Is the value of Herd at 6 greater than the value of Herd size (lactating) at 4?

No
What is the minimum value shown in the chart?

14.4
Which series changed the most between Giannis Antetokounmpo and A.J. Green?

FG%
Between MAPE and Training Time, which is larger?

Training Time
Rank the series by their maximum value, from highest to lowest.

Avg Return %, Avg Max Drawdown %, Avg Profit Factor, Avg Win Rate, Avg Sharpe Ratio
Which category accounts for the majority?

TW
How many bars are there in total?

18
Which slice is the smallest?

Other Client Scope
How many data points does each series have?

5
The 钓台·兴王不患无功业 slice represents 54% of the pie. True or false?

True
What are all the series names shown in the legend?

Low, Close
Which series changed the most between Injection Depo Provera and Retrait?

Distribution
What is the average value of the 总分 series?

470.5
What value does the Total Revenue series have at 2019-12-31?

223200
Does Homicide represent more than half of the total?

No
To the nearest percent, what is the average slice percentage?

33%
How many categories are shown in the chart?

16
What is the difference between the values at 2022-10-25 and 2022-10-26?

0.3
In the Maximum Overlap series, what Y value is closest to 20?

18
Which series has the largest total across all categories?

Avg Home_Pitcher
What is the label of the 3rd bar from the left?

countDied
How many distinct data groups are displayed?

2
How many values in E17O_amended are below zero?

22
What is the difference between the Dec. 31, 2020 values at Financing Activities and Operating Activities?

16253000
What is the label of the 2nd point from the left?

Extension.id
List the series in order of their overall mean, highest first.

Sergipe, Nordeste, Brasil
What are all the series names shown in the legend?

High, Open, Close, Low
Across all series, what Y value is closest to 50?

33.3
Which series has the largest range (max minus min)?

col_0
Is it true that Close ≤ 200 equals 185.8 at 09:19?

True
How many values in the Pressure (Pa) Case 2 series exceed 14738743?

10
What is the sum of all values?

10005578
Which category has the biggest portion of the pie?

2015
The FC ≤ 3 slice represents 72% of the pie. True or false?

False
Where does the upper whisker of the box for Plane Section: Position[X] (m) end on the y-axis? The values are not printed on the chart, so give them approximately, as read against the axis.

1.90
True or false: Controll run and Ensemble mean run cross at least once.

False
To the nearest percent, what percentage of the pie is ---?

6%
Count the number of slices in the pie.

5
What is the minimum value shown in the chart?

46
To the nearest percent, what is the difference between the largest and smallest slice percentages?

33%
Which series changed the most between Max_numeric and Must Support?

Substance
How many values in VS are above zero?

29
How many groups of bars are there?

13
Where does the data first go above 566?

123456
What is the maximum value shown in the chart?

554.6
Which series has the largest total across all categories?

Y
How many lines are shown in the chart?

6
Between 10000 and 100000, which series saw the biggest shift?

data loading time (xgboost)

*What to do*
Rewrite the data starting at its first line and ending at the line that contains "Which series changed the most between Giannis", swapping "minimum" for "lowest" and leaving everything else as it is.

*Task answer*
Is the value of Herd at 6 greater than the value of Herd size (lactating) at 4?

No
What is the lowest value shown in the chart?

14.4
Which series changed the most between Giannis Antetokounmpo and A.J. Green?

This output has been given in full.